READING PASSAGE:

++++++++

Design co-ordination is often a contradiction in terms. The quality of information varies substantially from project to project. Contractors are left to guess, arguments break out and litigation hovers in the wings. What can be done to resolve these problems?
What is a co-ordinated m&e design? In simple terms it is where all elements are designed so that they can be installed correctly, cost effectively and quickly.

But as we all know, this is not how things are done. All too often elements of a building are designed in isolation, and the quality of information that passes between consultants and contractors is highly variable and open to misinterpretation. The result? A contractual quagmire and dysfunctional building services.

So how can m&e co-ordination be more clearly defined? Should consultants be limited to performance duties, with m&e contractors doing the full detailed design? If so, should m&e contractors be appointed at the scheme design stage? To answer some of these questions Building Services Journal and cost consultant Gardiner & Theobald held a brainstorm with designers and construction consultants.

The participants were Tony Smith, a partner with cost consultant Gardiner and Theobald (which hosted the meeting), Jim McElligott, principal of cost consultant The McElligott Partnership, Steve Pomeroy, building services financial manager with John Laing Construction, John Grounds, a partner with quantity surveyor Currie & Brown, Paul Bradley of consulting engineer Troup Bywaters & Anders, Lewis Robertson of construction consultant Northcroft, David Somerset, md of construction consultant Haley Somerset Consulting and David Chelmick, an expert witness and a director of the MDA Group.

The root cause of poor m&e co-ordination

Roderic Bunn: It seems to me that the problem of m&e design co-ordination starts early in the construction process. What are the contributory factors?

David Chelmick: The first thing a client needs to find out is: "What kind of building do I need?" Most clients are ignorant of their priorities. Is it time, money or the best possible quality? Most clients want all three. So the most important thing is not the brief, but identifying the client's key requirements.

Tony Smith: The process starts to go wrong when the client nominates a person to be his closest advisor, such as an architect or a project manager. These people have little clue about m&e design and co-ordination. Those who do, like m&e consultants and contractors, are involved after major decisions have already been made and relationships formed.

David Chelmick: By the time you get the m&e guy on board, the client's advisor has already told the client that the floors will be 2·7 m apart with full air conditioning. Then the m&e consultant comes along, and because the consultant wants the work, he agrees without question, and the thing starts to fall apart.

Tony Smith: The lead advisor should recognise when space will be a problem, and that should affect the procurement route.

Jim McElligott: Is there a title you could give to a person that would give a clear signal to client that would say: "That guy is not just an architect, not just an engineer, but the first person I need to contact that will lead me to all the others?"

David Chelmick: It used to be the architect.

Lewis Robertson: Now it is a project manager, management contractor or construction manager.

David Chelmick: Which is what the architect gave up to do pretty design.

++++++++

DATA SUPPLIED:
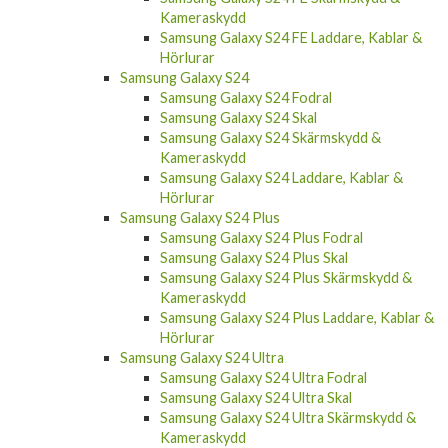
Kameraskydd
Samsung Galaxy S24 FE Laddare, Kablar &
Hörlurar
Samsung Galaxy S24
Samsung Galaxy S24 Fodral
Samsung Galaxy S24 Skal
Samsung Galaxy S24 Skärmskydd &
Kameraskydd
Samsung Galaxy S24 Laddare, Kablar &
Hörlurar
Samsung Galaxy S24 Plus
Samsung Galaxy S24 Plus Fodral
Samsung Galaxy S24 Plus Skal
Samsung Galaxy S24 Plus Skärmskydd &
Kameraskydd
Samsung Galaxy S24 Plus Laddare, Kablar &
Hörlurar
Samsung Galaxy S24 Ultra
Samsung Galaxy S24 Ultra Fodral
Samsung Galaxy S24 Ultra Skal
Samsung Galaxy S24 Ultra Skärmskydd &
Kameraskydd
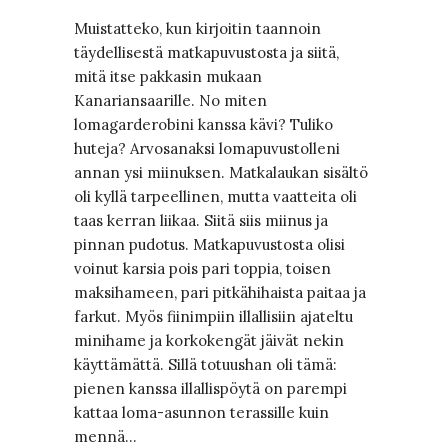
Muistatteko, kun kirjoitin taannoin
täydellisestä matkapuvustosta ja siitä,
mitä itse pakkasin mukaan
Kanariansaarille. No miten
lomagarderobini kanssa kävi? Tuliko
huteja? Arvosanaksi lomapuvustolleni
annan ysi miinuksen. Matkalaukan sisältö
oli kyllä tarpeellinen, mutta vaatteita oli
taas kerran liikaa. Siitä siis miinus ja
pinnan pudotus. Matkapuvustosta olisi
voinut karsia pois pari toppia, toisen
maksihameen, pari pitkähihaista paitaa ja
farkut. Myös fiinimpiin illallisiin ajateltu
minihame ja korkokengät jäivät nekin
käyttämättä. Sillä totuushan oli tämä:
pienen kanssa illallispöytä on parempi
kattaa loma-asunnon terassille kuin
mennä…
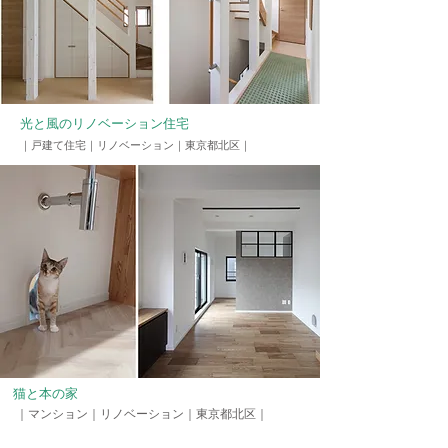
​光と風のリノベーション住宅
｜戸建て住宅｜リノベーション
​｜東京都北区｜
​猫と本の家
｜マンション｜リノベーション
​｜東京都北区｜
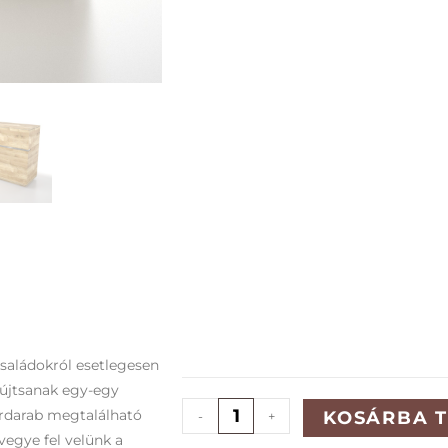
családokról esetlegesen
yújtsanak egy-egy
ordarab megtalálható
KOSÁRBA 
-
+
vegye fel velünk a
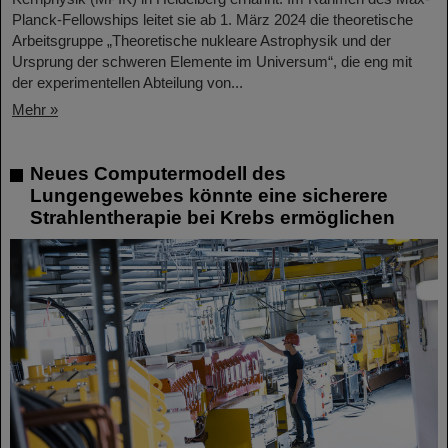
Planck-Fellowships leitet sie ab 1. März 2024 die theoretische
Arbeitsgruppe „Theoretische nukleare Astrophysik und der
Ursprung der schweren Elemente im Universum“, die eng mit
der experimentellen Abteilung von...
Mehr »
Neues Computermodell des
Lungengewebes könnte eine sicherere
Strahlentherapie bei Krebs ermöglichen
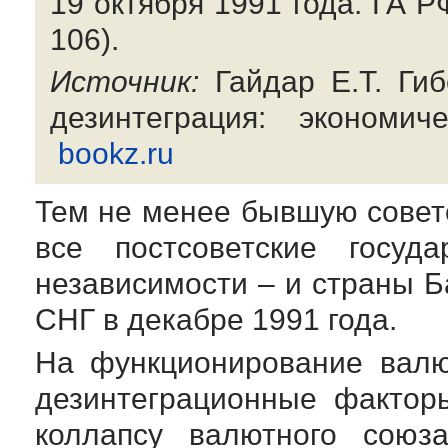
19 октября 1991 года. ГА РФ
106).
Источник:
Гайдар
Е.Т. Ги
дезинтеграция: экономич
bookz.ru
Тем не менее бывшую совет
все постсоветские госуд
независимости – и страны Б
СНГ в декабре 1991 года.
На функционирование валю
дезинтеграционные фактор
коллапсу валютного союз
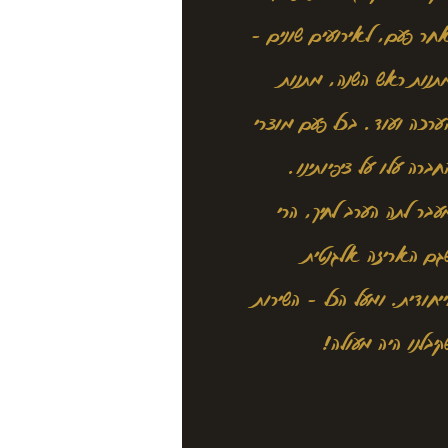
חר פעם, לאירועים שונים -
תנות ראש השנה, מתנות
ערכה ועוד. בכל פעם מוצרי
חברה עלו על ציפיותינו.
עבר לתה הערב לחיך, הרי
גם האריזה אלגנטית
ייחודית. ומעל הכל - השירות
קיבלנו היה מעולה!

++++++++

INSTRUCTION 1: In the m&e co-ordination discussion, which firm hosted the meeting?
INSTRUCTION 2: Copy the m&e co-ordination discussion between "The root cause" and "client's key requirements.", inclusive, putting "underlying causes" in place of "contributory factors".
The entries are separate material from the m&e co-ordination discussion.

OUTPUT 1: Gardiner and Theobald, the cost consultant, hosted the meeting.

OUTPUT 2:
The root cause of poor m&e co-ordination

Roderic Bunn: It seems to me that the problem of m&e design co-ordination starts early in the construction process. What are the underlying causes?

David Chelmick: The first thing a client needs to find out is: "What kind of building do I need?" Most clients are ignorant of their priorities. Is it time, money or the best possible quality? Most clients want all three. So the most important thing is not the brief, but identifying the client's key requirements.